1 boy, 1 girl, 2 backpacks, thousands of possibilities…

Une envie d’Equateur a rencontré une envie de Bolivie.

La fraîcheur de l’eau d’un torrent a croisé l’indolent balancement d’un hamac.

Deux années et quelques sacs à dos plus tard, nous voilà au seuil d’un continent.

De Quito à on ne sait où en passant par les Andes etc…

Si j’avais pu frotter la lampe d’un bon génie, je n’aurais formulé qu’un seul vœu, celui d’avoir plusieurs vies. Parce que choisir c’est un peu abandonner le reste, autant prendre des chemins de traverse.

Trêve de plaisanterie. J’ai toujours aimé me promener, voir les couleurs de l’ailleurs. Cinq semaines de vacances par an, c’est bien, très bien même si l’on regarde un peu partout autour de nous sur cette planète. Mais j’ai depuis longtemps envie de prendre le temps, vraiment, un luxe. Savoir ce que ça fait de pouvoir explorer, rencontrer sans se dire que le timing est serré. Explorer l’ailleurs et s’explorer soi aussi. Voir si le regard change, si les lignes bougent, si le temps s’écoule autrement.

Et puis il y a eu Antoine. Je me souviens de cette discussion adossés dans une cuisine parisienne, il y a plus de 3 ans et demi maintenant. Cette même envie de prendre le temps, ce même continent qui pour d’obscures raisons voire une intime fixation, appelle. Un an plus tard, l’évidence emplit le petit appartement des pentes de la Croix-Rousse. Le vert crie qu’il est tant de partir, ensemble.

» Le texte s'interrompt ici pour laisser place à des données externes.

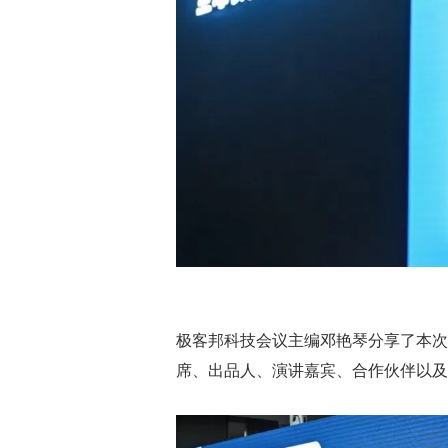
极客邦科技会议主编邓艳琴分享了本次大
席、出品人、演讲嘉宾、合作伙伴以及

Le choix n’est pas long à faire…. Un tour du monde ? non, hors de question de courir après des avions tous les mois. Un continent ? oui. Lequel ? Facile !

Olivia, novembre 2010.

Des noms sortis de nulle-part dans un imaginaire de gosse. Equateur, au jeu de « Ce pays, quelle capitale? » Quito, une réponse qui s’incruste.  Qui ressurgit quelques années plus tard devant les photos de vacances d’un pote. Puis l’actualité s’en mêle, Un départ envisagé, avant une embauche surprise. Il est bien difficile parfois de se sentir à l’aise. Neuf années passées comme un coup de vent à apprendre et pratiquer un métier de journaliste en Picardie, avec l’envie du large en dedans. Un réveil durant le petit été de mars 2008, en Guyane. Quinze jours comme une grande respiration. Un regard neuf sur un rêve enfoui. Du concret. Le contraste et le bruit d’une forêt tropicale, la couleur des oiseaux, le spectacle d’une ponte de tortue, celui de loutres s’égayant dans la rivière, d’un paresseux traversant une route, le vert d’un serpent liane…

Et un drôle de Scha. Olivia, partenaire in(espérée). Mêmes envies, mêmes causes et mêmes effets. Un projet est né.

C’est dit. Partons. La machine est en route. Coups du sort, un rachat d’entreprise ; la perte d’un statut et une clause de conscience qui porte bien son nom.

Si en plus on nous balise la route, avançons.

Antoine, mai 2010.

Dimanche de Noël, 1927, Paris.

Voilà deux ans qu’il a commencé, ce voyage. On m’avait dit :  » je t’emmènerai. » Deux ans, une sorte de constipation et maintenant, c’est pour mardi matin. Je suis soumis toute la journée à une sorte de projection à distance. On cherche mon regard. Quel effort il me faut pour revenir à moi, et combien « impur » ce retour, comme quand on cède à une image de sexe dans la prière.

(…)

Je n’ai écrit que ce peu qui précède et déjà je tue ce voyage. Je le croyais si grand. Non, il fera des pages, c’est tout.